The only downside to this game is that the combat hasn't aged that well. The combat is your standard turn based fair where you select an attack for each character and then they do said attack and then the enemy takes it's turn and does the same. While I don't like overly complicated battle systems, there isn't much need to think about tactics in this game, except for a couple of battles. This is helped a little by the fact enemies are visible on the map and, can occasionally, be avoided but there is still a lot of battles where it boils down to pick your area spell of choice and repeat two or three times till the battle is over and then repeat.
The good thing though is that the story and the characters hold up even though it is your standard boy saves the world and gets the girl story.

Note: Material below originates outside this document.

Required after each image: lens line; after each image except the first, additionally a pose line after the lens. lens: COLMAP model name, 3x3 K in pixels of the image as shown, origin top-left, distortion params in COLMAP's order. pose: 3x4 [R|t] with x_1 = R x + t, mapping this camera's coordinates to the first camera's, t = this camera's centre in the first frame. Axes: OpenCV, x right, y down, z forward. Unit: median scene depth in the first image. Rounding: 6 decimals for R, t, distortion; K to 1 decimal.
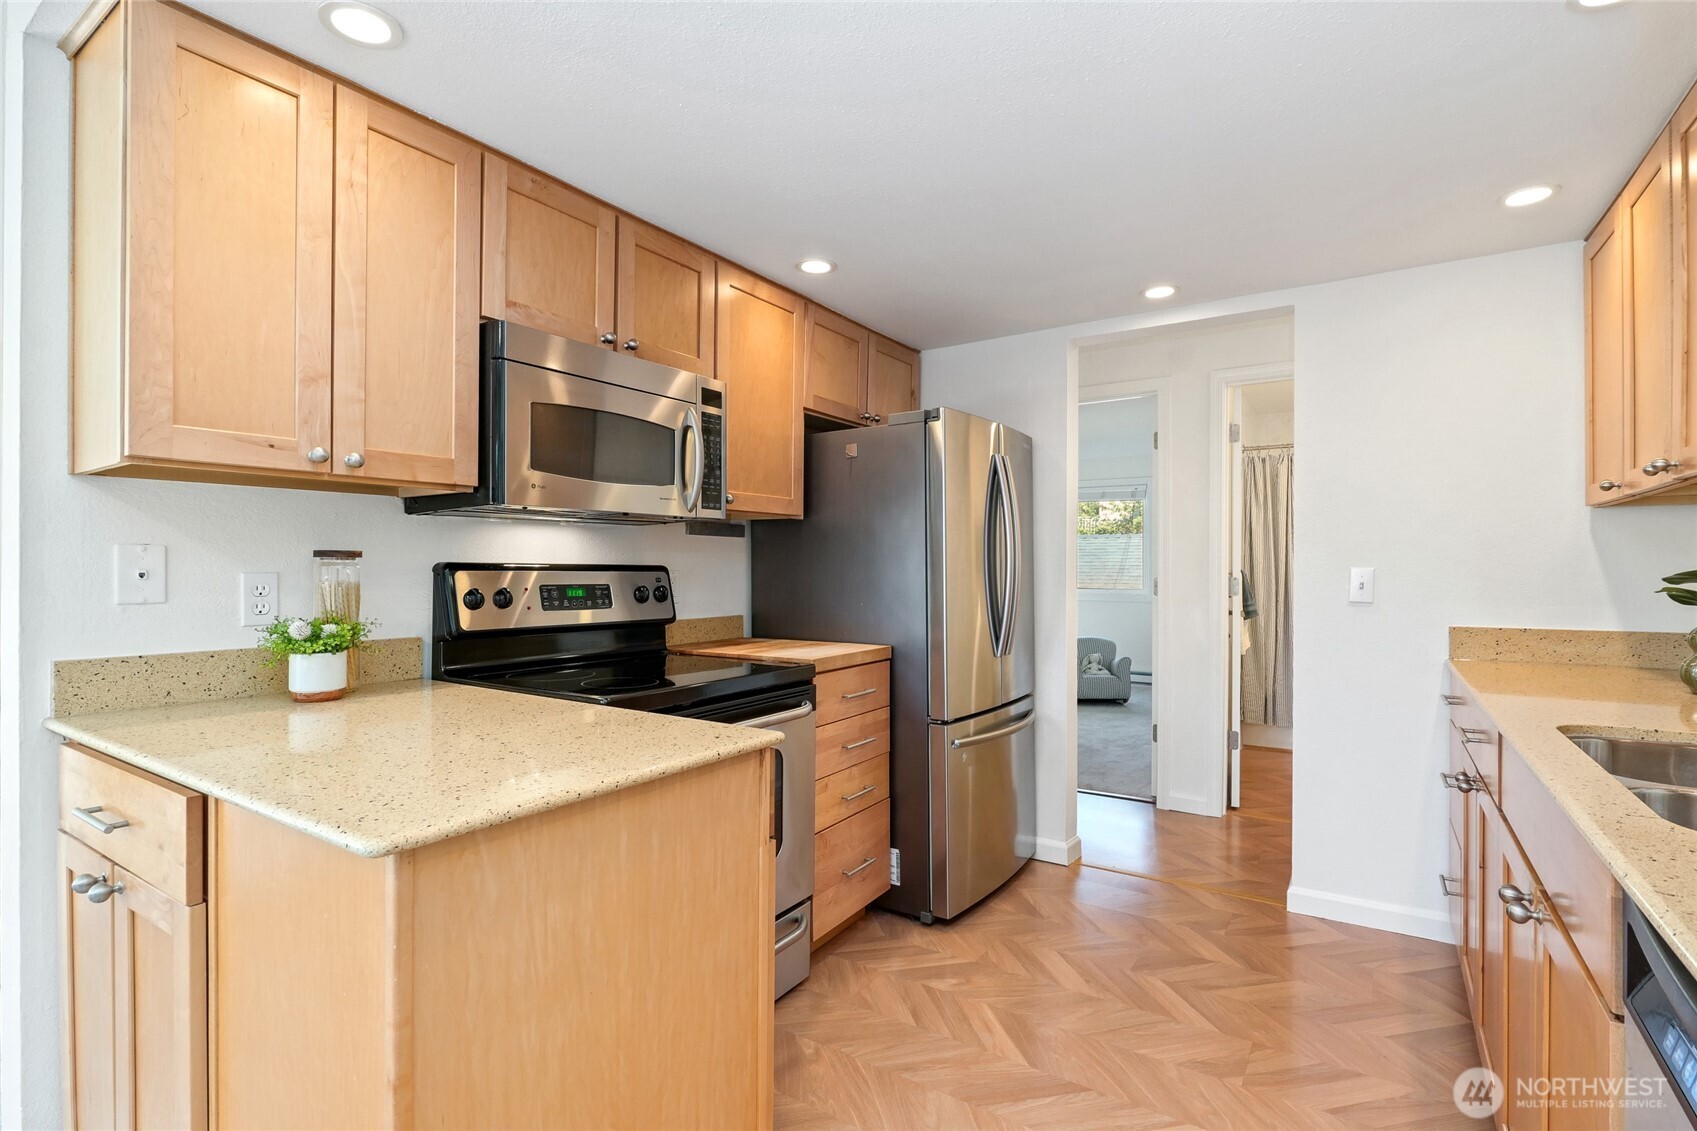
lens RADIAL K [[803.7, 0, 840.8], [0, 803.7, 570.7], [0, 0, 1]] dist [-0.016945, 0.000076]
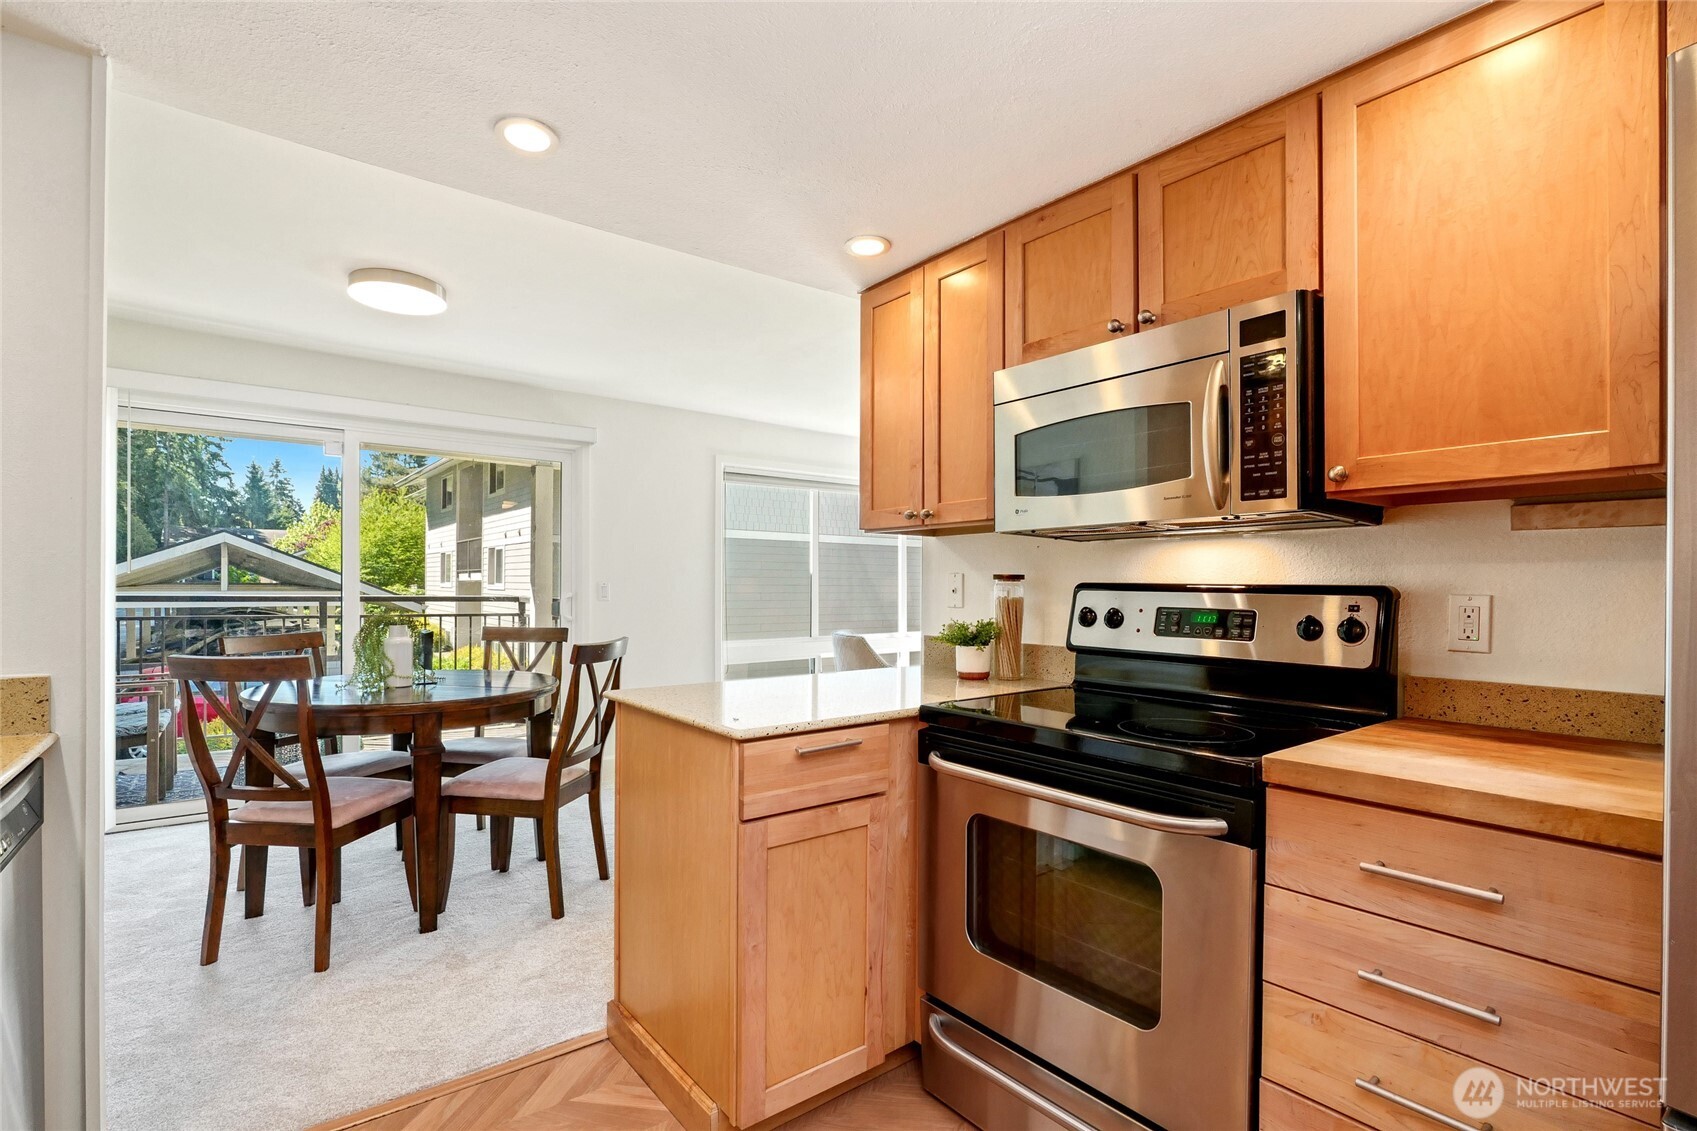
lens RADIAL K [[803.4, 0, 845.8], [0, 803.4, 592.4], [0, 0, 1]] dist [0.001117, 0.000553]
pose [[-0.320727, 0.005023, -0.947158, 0.600255], [-0.010538, 0.999905, 0.008871, -0.003143], [0.947113, 0.012826, -0.320644, 0.942543]]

So if your looking for a classic rpg to sink some time into give this one a shot. m.a.c
As a long time fan of Lunar I couldn't be happier with the remake on PSP. The ability to save your game in the character menu paired with the sleep function of Sony's handheld makes this long role-playing experience very approachable.

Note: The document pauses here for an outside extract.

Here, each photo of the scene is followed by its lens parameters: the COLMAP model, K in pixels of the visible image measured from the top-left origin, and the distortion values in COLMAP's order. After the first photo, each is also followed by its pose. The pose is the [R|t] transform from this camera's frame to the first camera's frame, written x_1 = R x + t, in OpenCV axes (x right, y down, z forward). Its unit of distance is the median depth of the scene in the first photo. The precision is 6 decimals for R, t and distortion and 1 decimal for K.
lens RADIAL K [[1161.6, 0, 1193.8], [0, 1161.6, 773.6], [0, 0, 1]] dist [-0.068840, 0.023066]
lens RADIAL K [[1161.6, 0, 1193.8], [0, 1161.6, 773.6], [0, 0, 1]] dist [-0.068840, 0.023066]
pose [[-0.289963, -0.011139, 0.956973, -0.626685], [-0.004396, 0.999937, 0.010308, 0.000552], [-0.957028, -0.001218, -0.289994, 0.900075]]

Lunar: Silver Star Harmony is a great remake of a classic RPG game. With updated graphics and audio, fans of the series will flock to this PSP version, while those new to the series will enjoy is cheerful and humorous take on the RPG traditions.
Lunar: Silver Star Harmony's core mechanics may be more than a decade old, but thanks to redone graphics, voice acting, and dialogue, this one still has plenty of spring in its step. And while frequent load times and some pacing issues mar the overall experience, it's still an enjoyable RPG that never takes itself too seriously.
The gameplay/battle system are pretty basic for a jrpg, which is not odd, because it's a remake of a pretty old game. The storyline is decent, but nothing special. The characters are pretty nice. The graphics are very neat 2d. The most annoying thing is repetitive battles, a lot of them, so the good point is the game has auto battle AI (which is pretty lame at times, but sometimes I was so bored by the dungeons, I've used it).
An enjoyable old school adventure that has aged surprisingly well. The story might not be anything groundbreaking or memorable, and the respawning enemies can be a bit of a chore but for anyone after ~30 hours of traditional JRPG gaming, Lunar most certainly delivers.